Quando o abolicionista Joaquim Nabuco disse no século 19 que a escravidão no Brasil permaneceria por muito tempo como uma característica nacional, certamente já antevia a herança do preconceito refletida nos níveis de desigualdade social e econômica, que no futuro castigaria muito mais negros do que brancos.
Submetida a uma intensa desigualdade de oportunidades, a população negra no país corresponde a mais da metade dos pobres e miseráveis. Segundo o Censo 2000 do IBGE, em Alagoas, a raça negra corresponde a 67% da população do Estado. “Estão inseridos neste percentual os indivíduos de cor parda e preta”, esclarece o secretário de Minorias Étnicas, Zezito Araújo.
“Os negros são a maioria na pobreza e na indigência”, descreve o professor de Economia da Universidade Federal Fluminense (UFF), Ricardo Henriques, citando dados da Pesquisa Nacional Por Amostragem de Domicílios (PNAD). A pesquisa, divulgada no final da década de 90, indica que, ao nascer de cor parda ou preta são significativamente maiores as probabilidades de um brasileiro ser pobre.

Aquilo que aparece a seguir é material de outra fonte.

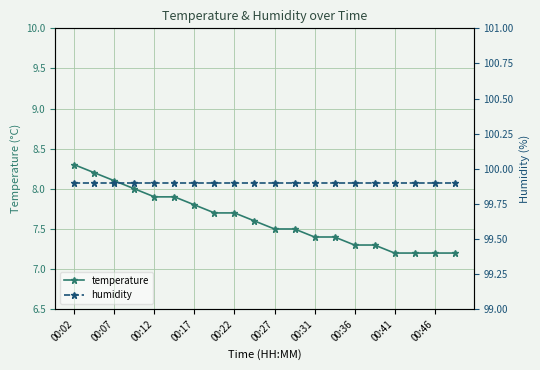

Reading left to right, list all the values displayed in this chart.

temperature: 8.3	8.2	8.1	8.0	7.9	7.9	7.8	7.7	7.7	7.6	7.5	7.5	7.4	7.4	7.3	7.3	7.2	7.2	7.2	7.2
humidity: 99.9	99.9	99.9	99.9	99.9	99.9	99.9	99.9	99.9	99.9	99.9	99.9	99.9	99.9	99.9	99.9	99.9	99.9	99.9	99.9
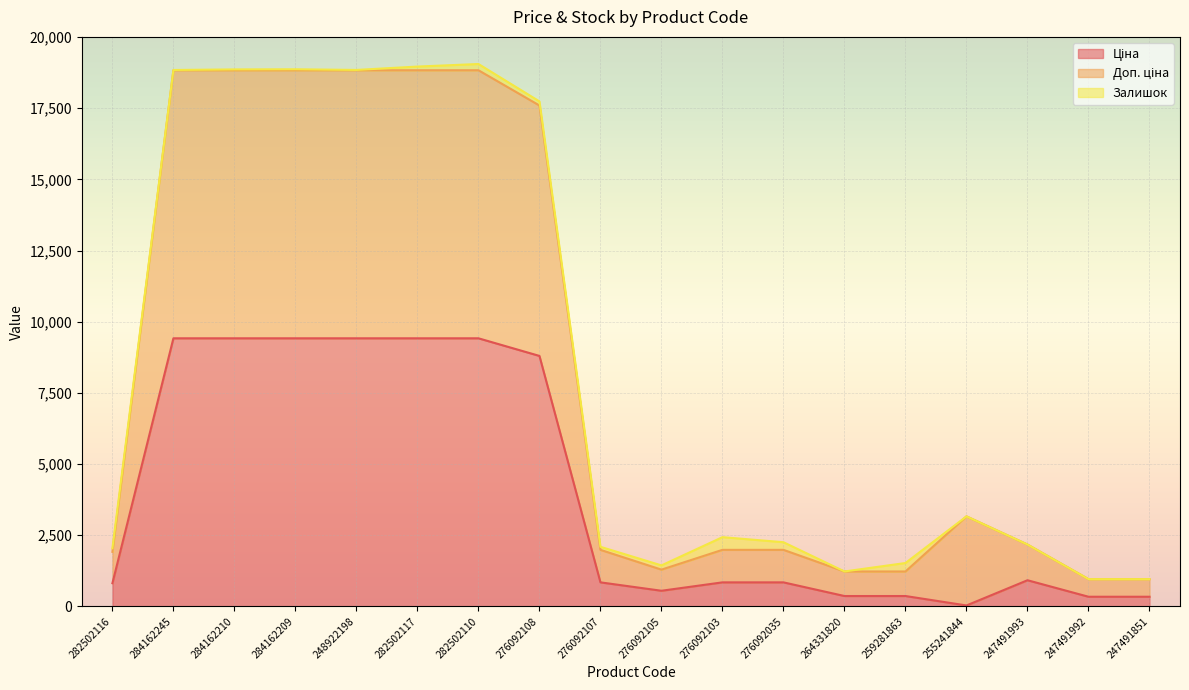

At which label does Доп. ціна reach its minimum?

247491992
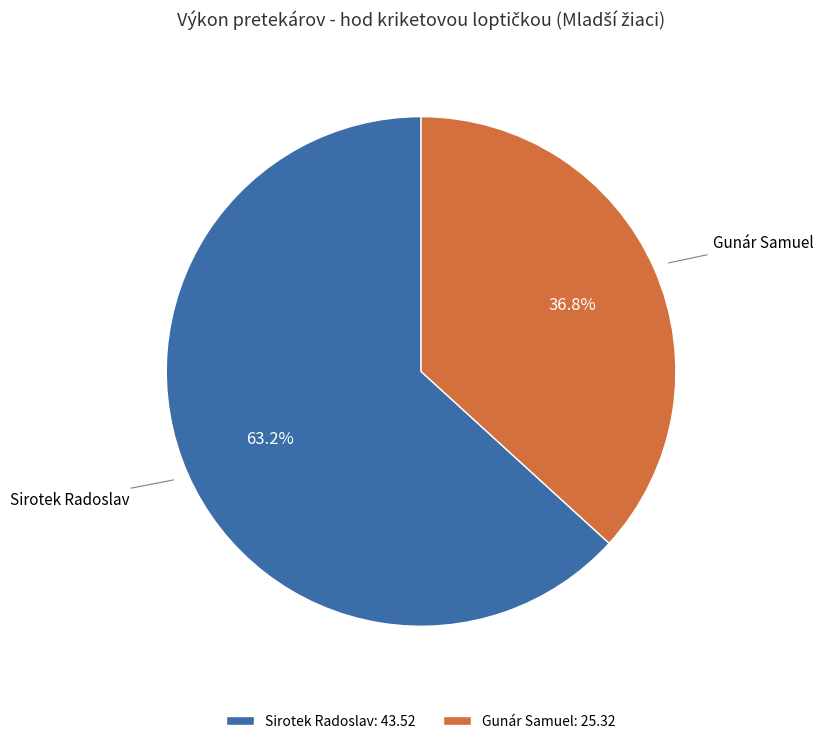

To the nearest percent, what percentage of the pie is Sirotek Radoslav?

63%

Pesquisador especializado em desigualdade, pobreza, racismo, avaliação de políticas sociais e Terceiro Setor, Henriques defende que a agenda de pesquisas e políticas públicas para o enfrentamento da desigualdade tenha como implicação necessária a compreensão da desigualdade racial.
“Mudar a natureza da desigualdade econômica e social no Brasil passa, portanto, de forma prioritária, por mudar a desigualdade racial”, reflete.
Herança cultural
O Brasil foi o último país no mundo a abolir a escravidão. Entretanto, o término do sistema de exploração do trabalho escravo não representou o fim do da discriminação racial. Escravos “livres” tornaram-se prisioneiros de uma sociedade discriminatória. Sem vez e voz, deslocados, transformaram-se nas maiores vítimas de um tipo de violação de direitos ainda mais grave, o ‘racismo facial’.
“A sociedade brasileira tem esse preconceito facial há séculos. Para muitos, basta ser negro para tornar-se suspeito. Quando vamos deixar de ver anúncios de empregos pedirem pessoas de ‘boa aparência’?”, questiona indignado o maranhense Jaime Fortunato de Pais, autor de um dos textos premiados pela coletânea de Direitos Humanos, publicação editada pela Unesco e Ministério da Justiça.
“Vivemos em uma sociedade que se diz não racista, convivemos contraditoriamente com a necessidade de leis para que o racismo seja amenizado. Se é preciso proteger vagas com leis, esse é um sinal claro e evidente de que nesse país o negro ocupa posições inferiores”, escreve o autor.
Para muitos historiadores, a escravidão no Brasil apenas mudou de figura. A sociedade moderna convive com a herança cultural do escravismo tentando ignorá-lo, sem coragem para assumir o ônus pela situação econômica e social desfavorável em que a população negra se encontra.
Testemunhamos cotidianamente o ‘racismo light’, disfarçado em piadinhas de ‘humor negro’, teimamos em criticar atitudes racistas, desconhecendo ou fingindo perceber, o quanto contribuímos para esta realidade atual. Se convivesse nos dias de hoje, Joaquim Nabuco certamente diria : ainda não aprendemos a curar as feridas deixadas pela escravidão.